Without the delays, there is no completion. Without time in the cocoon, the wings don’t develop. And if we’re not willing to receive whatever God chooses to give, we are likely missing out on an answer that is exceedingly, abundantly beyond what we could ever ask Him for or even imagine. May we be willing to live in the tension between the promise of tomorrow and the delays of today.

–Laura

May we be willing to live in the tension between the promise of tomorrow and the delays of today.  The tension…

I was seeing a wonderful Christian counselor a few years ago, and all over her office were ampersands (&). She taught me that life is lived in the tension of the “and”. Our lives are not lived in black and white, but in gray. Two simultaneously opposing things can both be true, and both be happening at the same time.  One does not invalidate the other.

I love God deeply and desire to live for Him, and I make selfish decisions that put me at the center of my life.  Both are true.  All of us have great capacity for good, and great capacity for evil. So the fact that Laura highlighted the tension between the promise of tomorrow and the delays of today struck me, because this is where life is lived–in the tension.  The question then becomes, what do we do in that space, how do we live?

John highlighted the story of Jesus sleeping in the boat while the disciples assumed that He didn’t care about them and was going to let them drown. (Mt. 8:23-26).  I’ve been there.  I’ve been so disillusioned by God that I’ve tried to walk away.

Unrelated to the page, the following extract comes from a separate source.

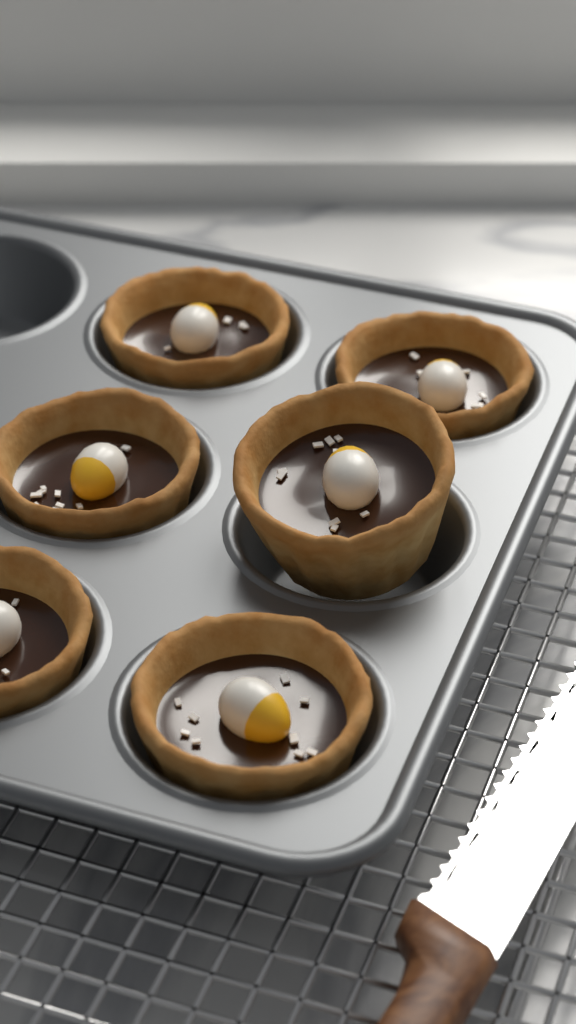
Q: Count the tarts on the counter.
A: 6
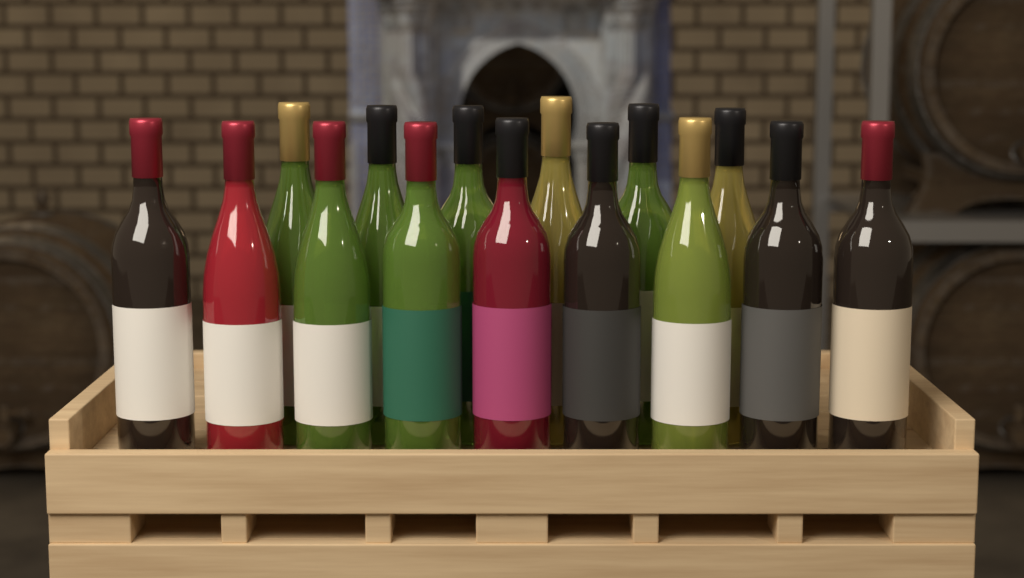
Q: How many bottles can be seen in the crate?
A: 15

I’ve been so disillusioned by God that I chose the path of self-destruction for ten years of my life. The battle raging within over trying to reconcile my personal suffering and grief with a loving, good God was fierce. I was stuck in polarized thinking–God had to either be good and loving, or mean and evil, and I chose the latter during that season.

I was almost thirty before God and I had a wrestling match of colossal proportions, and I finally fully surrendered to the truth that God is good; He is not just loving, but His very essence is love AND suffering is a very real component of life on a fallen planet.

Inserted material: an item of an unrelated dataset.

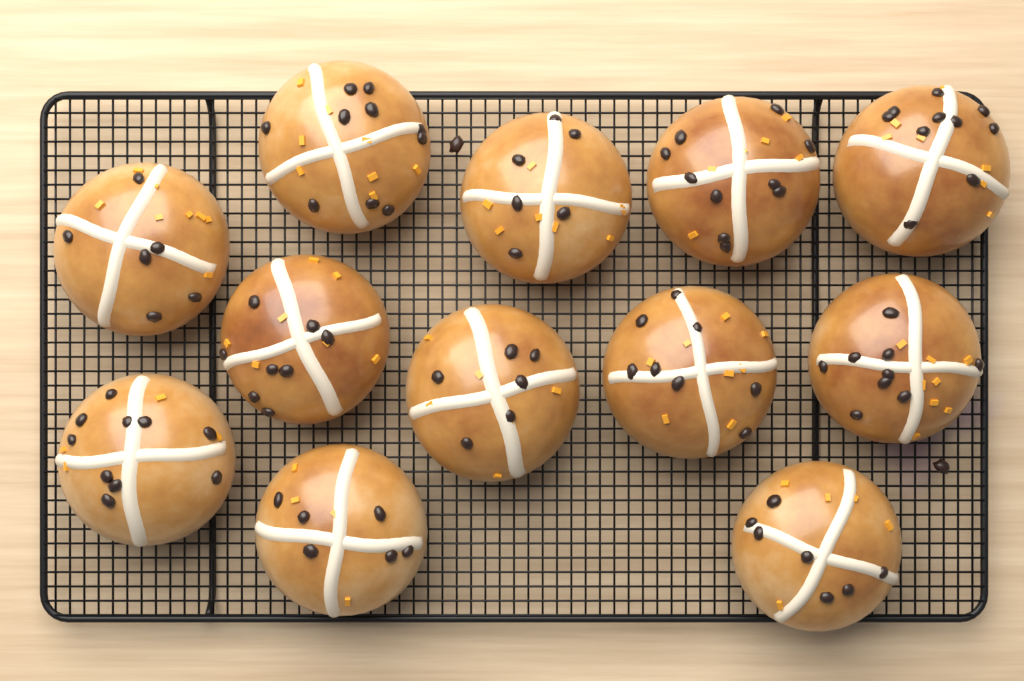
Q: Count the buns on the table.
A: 12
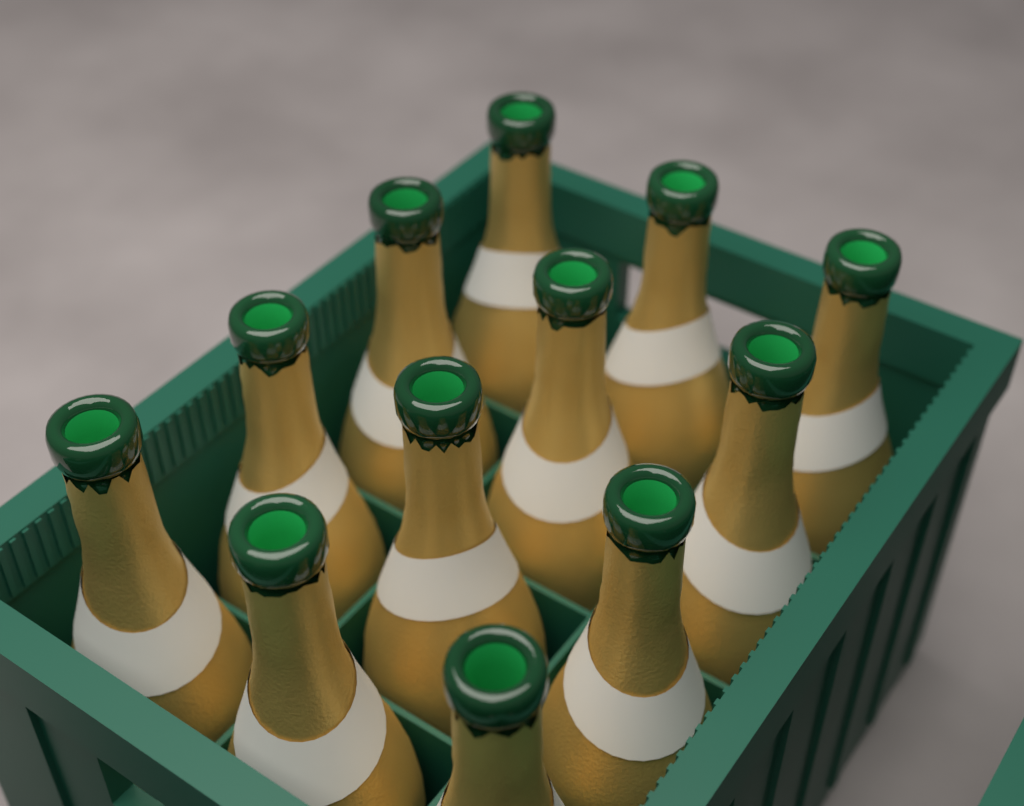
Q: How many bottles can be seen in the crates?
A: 12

I don’t like the suffering piece of that statement. I don’t imagine any of us do. Yet, the truth that we never suffer alone, that God will not only minister to us in our seasons of suffering, but will transform us more into the likeness of Christ through our suffering, if we are willing, is huge. He is the God who makes beauty out of ashes. He is the God who walks with us through the valley of the shadow of death.  He is the God of the promise of never will I leave you or forsake you. AND He is the God who knows the beginning from the end, He is the God who is sovereign, and He is the God working in the delays for His glory and our good. He is the God who is ever present in the tension.

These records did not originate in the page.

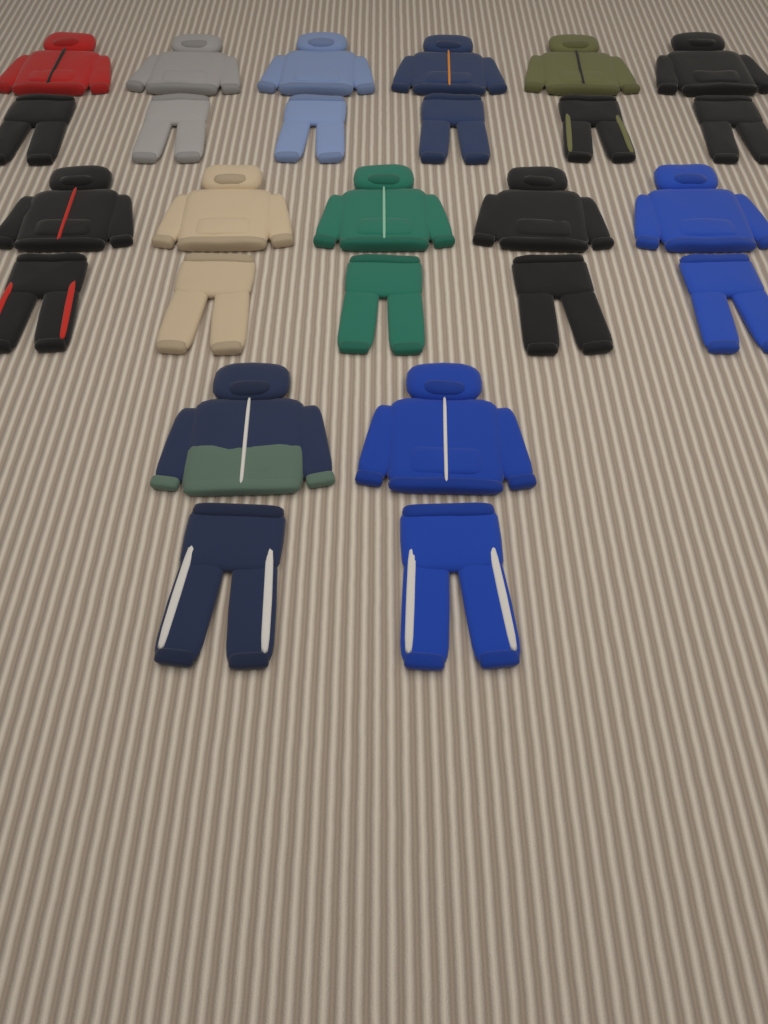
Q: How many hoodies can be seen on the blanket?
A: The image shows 13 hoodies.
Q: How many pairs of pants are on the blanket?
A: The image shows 13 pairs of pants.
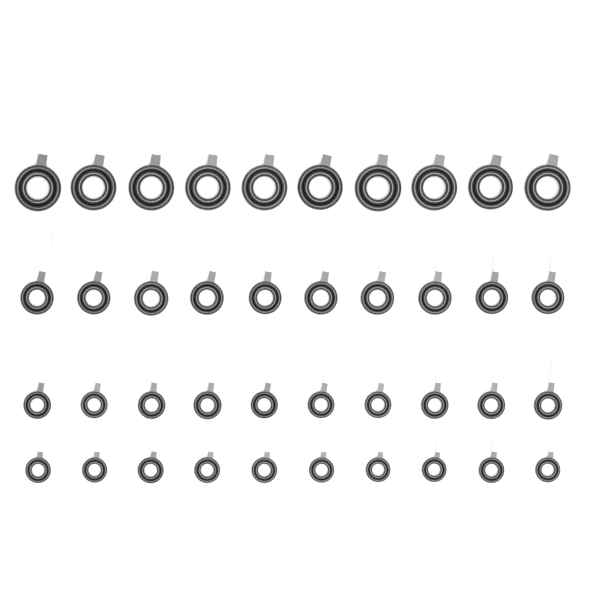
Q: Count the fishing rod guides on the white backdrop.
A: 40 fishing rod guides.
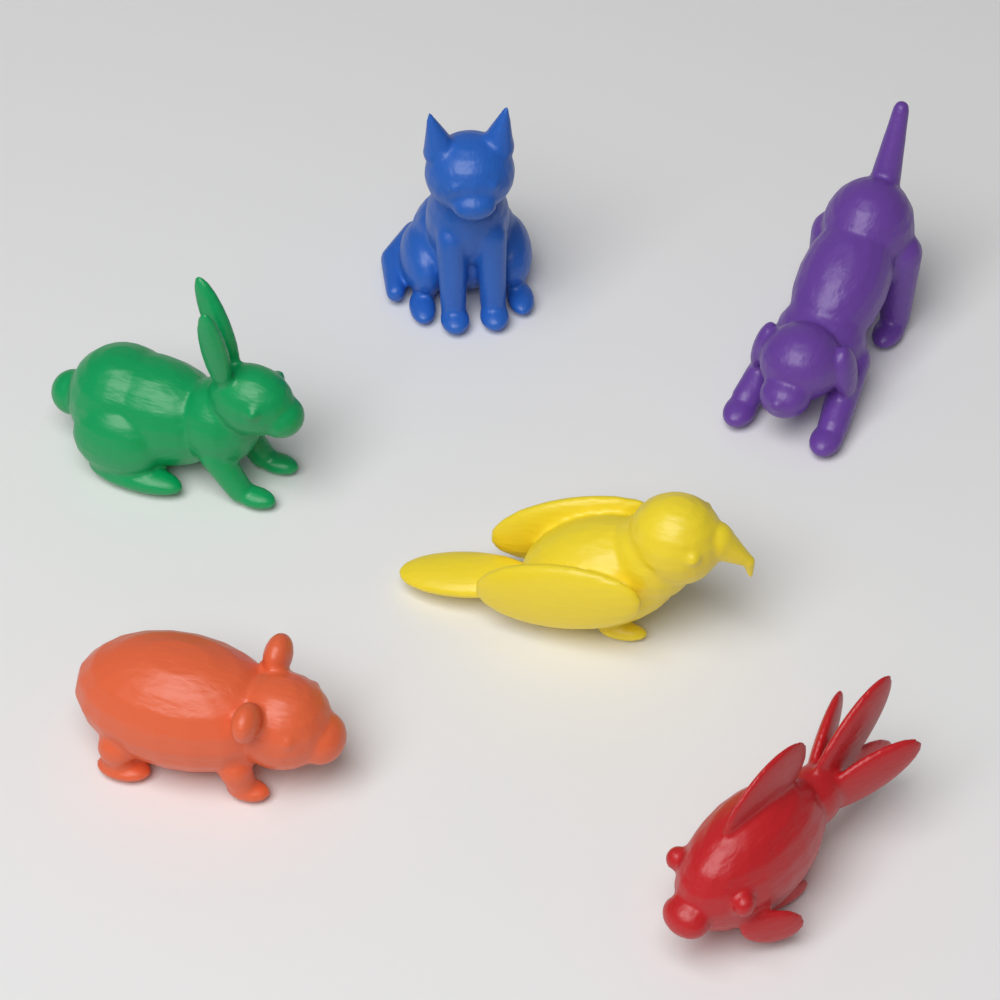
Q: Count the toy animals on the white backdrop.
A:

As much as I long to see Jesus face to face, I am very very grateful that “The Lord is not slow in keeping his promise, as some understand slowness. He is patient with you, not wanting anyone to perish, but everyone to come to repentance.”   (2 Peter 3:9)  

I am deeply grateful for the people who were praying for me during my season of self-destruction. I was the subject of their divine delay.  I have people now in my life who are the subjects of divine delays. I long to see them come into fellowship with Christ, to experience His embrace, His grace, His freedom, His forgiveness, and discover the purpose that He has for them in bringing the Kingdom of Heaven on earth through their unique gifts and talents. Yet, for this season, I love, I pray, I wait, AND I hold on to His promises even though I can’t see what He’s doing behind the scenes.

John read a beautiful quote by Pierre Teilhard de Chardin that spoke volumes to me. It begins with the phrase: Above all, trust in the slow work of God, and ends with: Only God could say what this new spirit gradually forming within you will be.  Give our Lord the benefit of believing that his hand is leading you, and accept the anxiety of feeling yourself in suspense and incomplete. 

Give our Lord the benefit of believing. Give our Lord the benefit.

Benefit—an act of kindness. (Merriam Webster)

Are we willing to be kind and patient toward the Lord as He does His slow work? It all comes down to trust. To willingness. To surrender. May we live patiently in the tension of the “and”,  as we walk with Him.